Teens from Different Countries Find Friendship on TV
- A French teenager visiting Utah for a documentary series finds that Mormons aren¹t what he expected.
- The show, Les Nouveaux Explorateurs, will air on French television on December 27, 2010.
“Religion can be a very important thing for some people, making them try to be better, and I respect that a lot.”
Greg and Ann Sorenson and their children of Riverton, Utah, became part of a travel documentary with a French twist this year when a film crew from a production company in France came to Utah.
The French reality show, Les Nouveaux Explorateurs (The New Explorers), by Bonne Pioche Productions, follows several French teens as they explore the United States and learn about the culture by following their particular interests. Valentin, a 17-year-old sports and rodeo fan, was assigned to be the subject of the segment that features the region of the United States that includes Utah.

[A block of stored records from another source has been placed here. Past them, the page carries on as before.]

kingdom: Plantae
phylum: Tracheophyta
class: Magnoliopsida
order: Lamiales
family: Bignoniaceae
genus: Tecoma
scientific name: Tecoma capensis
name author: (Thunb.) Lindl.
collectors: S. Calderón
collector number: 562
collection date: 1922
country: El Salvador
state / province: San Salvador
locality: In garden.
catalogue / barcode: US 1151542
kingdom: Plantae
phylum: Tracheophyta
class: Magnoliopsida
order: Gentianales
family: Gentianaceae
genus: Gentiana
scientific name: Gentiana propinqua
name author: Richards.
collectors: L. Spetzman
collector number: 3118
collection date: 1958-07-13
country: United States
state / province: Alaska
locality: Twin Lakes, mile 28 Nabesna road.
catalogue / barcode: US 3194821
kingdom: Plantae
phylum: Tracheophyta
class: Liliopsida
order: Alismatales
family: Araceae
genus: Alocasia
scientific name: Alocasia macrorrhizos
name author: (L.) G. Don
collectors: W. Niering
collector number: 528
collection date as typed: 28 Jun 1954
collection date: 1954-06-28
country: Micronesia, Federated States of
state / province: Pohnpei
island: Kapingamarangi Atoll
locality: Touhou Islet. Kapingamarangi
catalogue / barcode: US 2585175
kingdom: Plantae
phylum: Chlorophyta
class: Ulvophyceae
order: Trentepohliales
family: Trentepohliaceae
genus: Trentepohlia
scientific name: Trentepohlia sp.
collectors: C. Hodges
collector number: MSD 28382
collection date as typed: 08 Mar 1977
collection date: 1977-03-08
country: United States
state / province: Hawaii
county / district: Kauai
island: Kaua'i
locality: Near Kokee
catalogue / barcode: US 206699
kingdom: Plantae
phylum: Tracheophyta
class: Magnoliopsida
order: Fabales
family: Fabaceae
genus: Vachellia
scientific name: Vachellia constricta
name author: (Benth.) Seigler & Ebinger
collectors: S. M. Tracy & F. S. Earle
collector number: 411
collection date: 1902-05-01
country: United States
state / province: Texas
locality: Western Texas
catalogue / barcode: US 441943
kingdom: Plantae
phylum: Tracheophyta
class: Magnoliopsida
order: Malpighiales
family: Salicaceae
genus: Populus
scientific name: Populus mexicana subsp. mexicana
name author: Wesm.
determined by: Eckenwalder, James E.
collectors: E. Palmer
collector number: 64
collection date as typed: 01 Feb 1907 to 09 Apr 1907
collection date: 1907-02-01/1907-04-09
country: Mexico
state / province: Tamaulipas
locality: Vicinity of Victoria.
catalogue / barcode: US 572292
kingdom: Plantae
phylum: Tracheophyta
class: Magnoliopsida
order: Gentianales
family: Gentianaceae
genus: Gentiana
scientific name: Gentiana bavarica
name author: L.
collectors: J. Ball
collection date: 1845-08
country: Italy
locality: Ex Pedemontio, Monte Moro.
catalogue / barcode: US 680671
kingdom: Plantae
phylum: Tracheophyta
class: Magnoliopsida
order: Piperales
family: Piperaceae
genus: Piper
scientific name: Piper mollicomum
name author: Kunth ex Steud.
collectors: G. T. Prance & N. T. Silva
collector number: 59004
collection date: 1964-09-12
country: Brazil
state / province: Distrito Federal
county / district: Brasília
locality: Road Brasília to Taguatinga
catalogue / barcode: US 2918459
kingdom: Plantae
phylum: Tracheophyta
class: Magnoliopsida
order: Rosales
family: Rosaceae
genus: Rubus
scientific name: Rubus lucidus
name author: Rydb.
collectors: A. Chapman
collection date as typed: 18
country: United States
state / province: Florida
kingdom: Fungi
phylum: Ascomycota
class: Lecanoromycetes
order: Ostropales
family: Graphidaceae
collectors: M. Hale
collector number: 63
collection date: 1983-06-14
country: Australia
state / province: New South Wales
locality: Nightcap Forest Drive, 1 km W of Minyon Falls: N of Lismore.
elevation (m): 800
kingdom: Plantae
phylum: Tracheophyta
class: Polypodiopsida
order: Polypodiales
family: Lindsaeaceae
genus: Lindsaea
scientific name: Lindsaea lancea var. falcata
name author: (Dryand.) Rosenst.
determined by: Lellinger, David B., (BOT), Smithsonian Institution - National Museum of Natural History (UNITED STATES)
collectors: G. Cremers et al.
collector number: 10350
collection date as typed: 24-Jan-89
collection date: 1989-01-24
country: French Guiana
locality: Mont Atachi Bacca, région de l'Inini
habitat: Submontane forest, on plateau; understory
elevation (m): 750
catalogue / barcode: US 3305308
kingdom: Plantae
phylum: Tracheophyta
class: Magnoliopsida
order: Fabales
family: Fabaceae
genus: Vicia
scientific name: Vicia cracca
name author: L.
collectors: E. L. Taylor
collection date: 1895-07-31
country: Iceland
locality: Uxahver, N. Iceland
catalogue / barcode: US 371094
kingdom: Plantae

The Sorensons were chosen to participate because of their 17-year-old son, Jake, who served as Valentin’s “host friend” during the film crew’s brief stay in Utah.
The crew’s focus while with the Sorenson family was on the “Mormon family experience,” according to Ann Sorenson, rather than on the Church itself. During Valentin’s visit, he and Jake watched YouTube videos from both of their countries, went to a ranch to ride steers, hung out with other American and French teenagers, attended a rodeo and dance, shopped at a mall, and had a barbecue with neighbors. Jake and Valentin also spent a lot of time playing basketball together.
Ann said that Jake was given no instruction on what to show Valentin during the visit; the teens discussed together what they wanted to do and see.
The activities most memorable to the Sorensons were the opportunities to share the gospel. Some of the crew had researched the Church online before coming to Utah and had specific questions that they prompted Valentin to ask during filming. After Valentin and the film crew toured Temple Square, they asked the Sorensons about temples and the Church’s emphasis on families, particularly regarding family history.
Ann also recalled the French group’s amazed reaction to the family’s food storage. Valentin exclaimed, “You could eat for a year with what you have!” The group also admired the family’s garden and enjoyed their first taste of zucchini bread; one crew member even asked Ann for some of her recipes so he could get his wife to cook the same foods when he returned to France.
Valentin said that this was his first encounter with Mormons, and that the experience dispelled some misconceptions he had about the religion, such as his expectation that he would encounter families with multiple wives and lots of children living pioneer-style. Faced with the Sorenson household of five people—one husband, one wife, and three children—living a modern lifestyle, his ideas of what it meant to be a Mormon changed.
He admits that there are still things he doesn’t understand, such as the emphasis on chastity and not drinking alcohol, but he is interested by the importance that the gospel has in the Sorensons’ lives.
After spending time with the Sorenson family, he said, “Religion can be a very important thing for some people, making them try to be better, and I respect that a lot.”
By the time Valentin and the crew left, they had developed friendships with the Sorenson family. Valentin invited Jake to visit him in France, and the crew told Ann that they want to visit Utah and the Sorensons again. As a parting gift, the Sorensons gave each of their guests a bag of saltwater taffy and a copy of the Book of Mormon with a personal message inscribed inside the cover.
This episode of Les Nouveaux Explorateurs will air in December 2010 on the French cable channel Canal Plus.